The saved binary is intended to use with this particular Python library, which is in turn a wrapper around Gensim. We never intended it to work with the Facebook FastText binary.

ValleZ commented 3 years ago

Then the description and project name is misleading. "This Python 3 package allows to compress fastText word embedding models" sounds like it keeps the original format.

ValleZ commented 3 years ago

Is there a way to convert compressed models back to fasttext format or maybe load it somehow to use with fasttext?

avidale commented 3 years ago

Then the description and project name is misleading. "This Python 3 package allows to compress fastText word embedding models" sounds like it keeps the original format.

The title reads "This Python 3 package allows to compress fastText word embedding models (from the gensim package)". How do you propose to reformulate it to show more explicitly that the package works with gensim?

avidale commented 3 years ago

Is there a way to convert compressed models back to fasttext format or maybe load it somehow to use with fasttext?

Not really: 2 out of 3 techniques, matrix decomposition and product quantization, are not supported by the original Facebook implementation, and if you want them to work with the Facebook executable, you'll need to patch and rebuild the executable itself.

With pruning, however, it might be possible to save a model in the format compatible with the Facebook FastText implementation. You'll need to use the save_facebook_model method, and maybe change some of the functions from the _fasttext_bin.py file. @ValleZ, it would be great if you tried it an maybe created a pull request with this enhancement.

ValleZ commented 3 years ago

Then the description and project name is misleading. "This Python 3 package allows to compress fastText word embedding models" sounds like it keeps the original format.

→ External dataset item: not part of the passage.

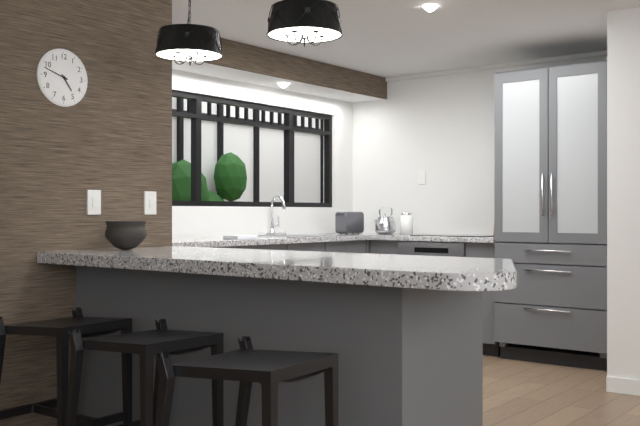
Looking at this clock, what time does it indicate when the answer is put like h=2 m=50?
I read h=4 m=48
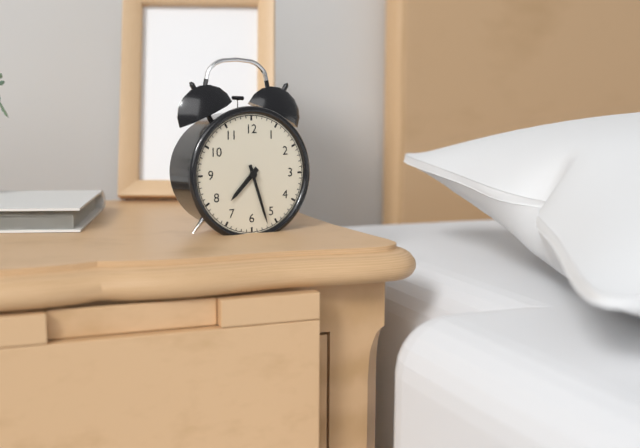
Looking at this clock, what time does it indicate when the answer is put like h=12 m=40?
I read h=7 m=27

The title reads "This Python 3 package allows to compress fastText word embedding models (from the gensim package)". How do you propose to reformulate it to show more explicitly that the package works with gensim?

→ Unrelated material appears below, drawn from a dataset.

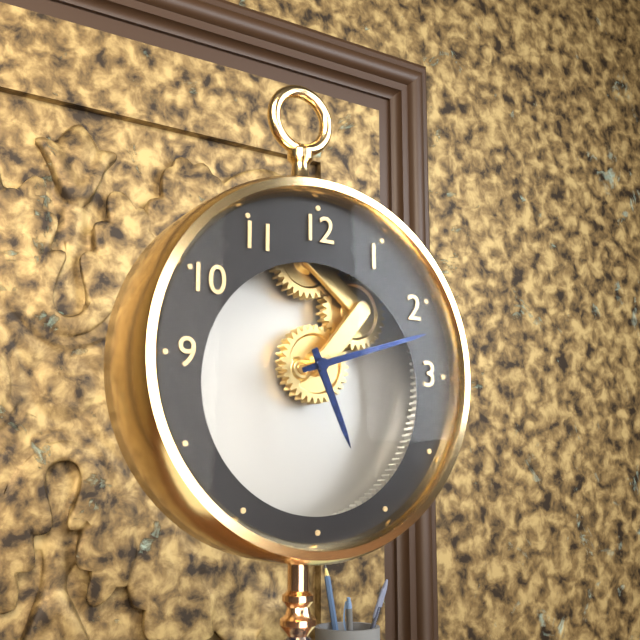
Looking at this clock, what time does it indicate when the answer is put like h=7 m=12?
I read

"fastText to gensim compressor" maybe?

ValleZ commented 3 years ago

I'll try the save_facebook_model, thanks!

ValleZ commented 3 years ago

No luck with save_facebook_model :-(

from gensim.models.fasttext import save_facebook_model save_facebook_model(small_model, "tor2_cmp.bin") Traceback (most recent call last): File "", line 1, in File "/home/valle/.local/lib/python3.8/site-packages/gensim/models/fasttext.py", line 1336, in save_facebook_model gensim.models._fasttext_bin.save(model, path, fb_fasttext_parameters, encoding) File "/home/valle/.local/lib/python3.8/site-packages/gensim/models/_fasttext_bin.py", line 668, in save _save_to_stream(model, fout_stream, fb_fasttext_parameters, encoding) File "/home/valle/.local/lib/python3.8/site-packages/gensim/models/_fasttext_bin.py", line 626, in _save_to_stream _args_save(fout, model, fb_fasttext_parameters) File "/home/valle/.local/lib/python3.8/site-packages/gensim/models/_fasttext_bin.py", line 506, in _args_save field_value = _get_field_from_model(model, field) File "/home/valle/.local/lib/python3.8/site-packages/gensim/models/_fasttext_bin.py", line 475, in _get_field_from_model return model.window AttributeError: 'FastTextKeyedVectors' object has no attribute 'window'